METHODS: Healthy, term women scheduled for elective cesarean delivery were included in this assessor-blinded, randomized study. Patients were randomly assigned to receive analgesia through a multiorifice wound catheter placed below the fascia and connected to a 5 mL/h ropivacaine 2 mg/mL infusion or an epidural bolus of morphine 2 mg every 12 hours. Both analgesic regimens were continued for 48 hours. The primary outcome was pain at rest at 24 hours postoperatively using the verbal rating score for pain (0-10 scale).
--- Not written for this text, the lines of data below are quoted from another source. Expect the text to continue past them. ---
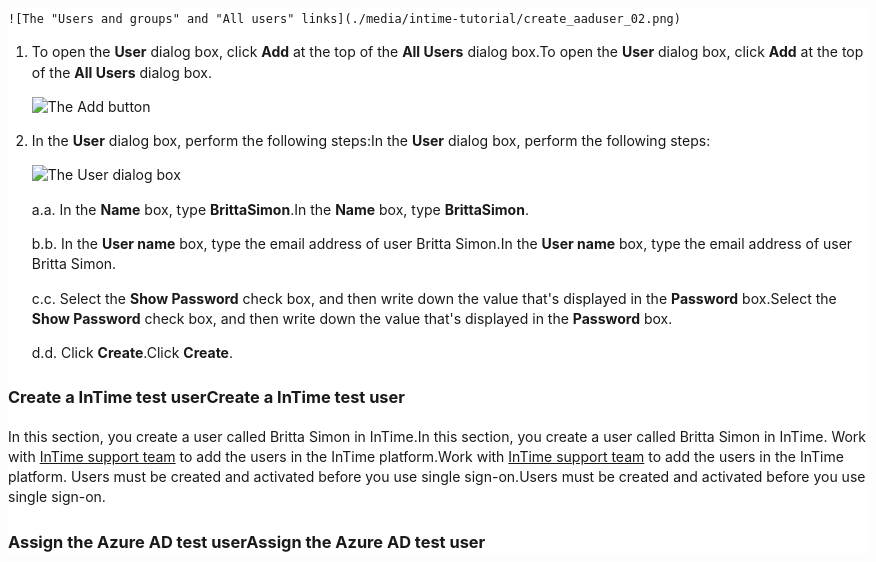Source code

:     ![The "Users and groups" and "All users" links](./media/intime-tutorial/create_aaduser_02.png)

1. <span data-ttu-id="d1abb-184">To open the **User** dialog box, click **Add** at the top of the **All Users** dialog box.</span><span class="sxs-lookup"><span data-stu-id="d1abb-184">To open the **User** dialog box, click **Add** at the top of the **All Users** dialog box.</span></span>

    ![The Add button](./media/intime-tutorial/create_aaduser_03.png)

1. <span data-ttu-id="d1abb-186">In the **User** dialog box, perform the following steps:</span><span class="sxs-lookup"><span data-stu-id="d1abb-186">In the **User** dialog box, perform the following steps:</span></span>

    ![The User dialog box](./media/intime-tutorial/create_aaduser_04.png)

    <span data-ttu-id="d1abb-188">a.</span><span class="sxs-lookup"><span data-stu-id="d1abb-188">a.</span></span> <span data-ttu-id="d1abb-189">In the **Name** box, type **BrittaSimon**.</span><span class="sxs-lookup"><span data-stu-id="d1abb-189">In the **Name** box, type **BrittaSimon**.</span></span>

    <span data-ttu-id="d1abb-190">b.</span><span class="sxs-lookup"><span data-stu-id="d1abb-190">b.</span></span> <span data-ttu-id="d1abb-191">In the **User name** box, type the email address of user Britta Simon.</span><span class="sxs-lookup"><span data-stu-id="d1abb-191">In the **User name** box, type the email address of user Britta Simon.</span></span>

    <span data-ttu-id="d1abb-192">c.</span><span class="sxs-lookup"><span data-stu-id="d1abb-192">c.</span></span> <span data-ttu-id="d1abb-193">Select the **Show Password** check box, and then write down the value that's displayed in the **Password** box.</span><span class="sxs-lookup"><span data-stu-id="d1abb-193">Select the **Show Password** check box, and then write down the value that's displayed in the **Password** box.</span></span>

    <span data-ttu-id="d1abb-194">d.</span><span class="sxs-lookup"><span data-stu-id="d1abb-194">d.</span></span> <span data-ttu-id="d1abb-195">Click **Create**.</span><span class="sxs-lookup"><span data-stu-id="d1abb-195">Click **Create**.</span></span>
 
### <a name="create-a-intime-test-user"></a><span data-ttu-id="d1abb-196">Create a InTime test user</span><span class="sxs-lookup"><span data-stu-id="d1abb-196">Create a InTime test user</span></span>

<span data-ttu-id="d1abb-197">In this section, you create a user called Britta Simon in InTime.</span><span class="sxs-lookup"><span data-stu-id="d1abb-197">In this section, you create a user called Britta Simon in InTime.</span></span> <span data-ttu-id="d1abb-198">Work with [InTime support team](mailto:hdollard@intimesoft.com) to add the users in the InTime platform.</span><span class="sxs-lookup"><span data-stu-id="d1abb-198">Work with [InTime support team](mailto:hdollard@intimesoft.com) to add the users in the InTime platform.</span></span> <span data-ttu-id="d1abb-199">Users must be created and activated before you use single sign-on.</span><span class="sxs-lookup"><span data-stu-id="d1abb-199">Users must be created and activated before you use single sign-on.</span></span>

### <a name="assign-the-azure-ad-test-user"></a><span data-ttu-id="d1abb-200">Assign the Azure AD test user</span><span class="sxs-lookup"><span data-stu-id="d1abb-200">Assign the Azure AD test user</span></span>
Pain intensity, rescue analgesia consumption, and side effects were assessed at 2, 6, 24, and 48 hours after cesarean delivery by an observer blinded to group allocation. Three months after discharge, patient satisfaction, residual pain, and surgical wound complications were assessed.

RESULTS: Fifty-eight women participated in the study. At 24 hours, the median rest verbal rating score for pain was 0 (interquartile range: 0-0) in the continuous infusion group and 3 in the epidural morphine group (interquartile range: 2-3; 95% confidence interval of difference: 1-3 units; P < 0.001). The median scores of the 2-, 6-, and 48-hour pain assessments at rest were also lower in the continuous wound infusion group than in the epidural morphine group, and at 2, 6, and 24 hours with movement (P < 0.001). The incidence of nausea, vomiting, pruritus, and urinary retention was significantly lower in the wound infusion group and time to recovery of bowel function was shorter. During the 48-hour follow-up evaluation, the median number of nurse visits attributed exclusively to the analgesic regimen was 1 (interquartile range: 1-2) in the continuous wound infusion group and 8 (interquartile range: 7-10) in the epidural morphine group (95% confidence interval of difference: 6-8 visits; P < 0.001).

CONCLUSIONS: Continuous wound infusion with ropivacaine for 48 hours after cesarean delivery was associated with better analgesia, a lower incidence of side effects, less need for nursing care, and shorter duration of stay compared with epidural morphine analgesia.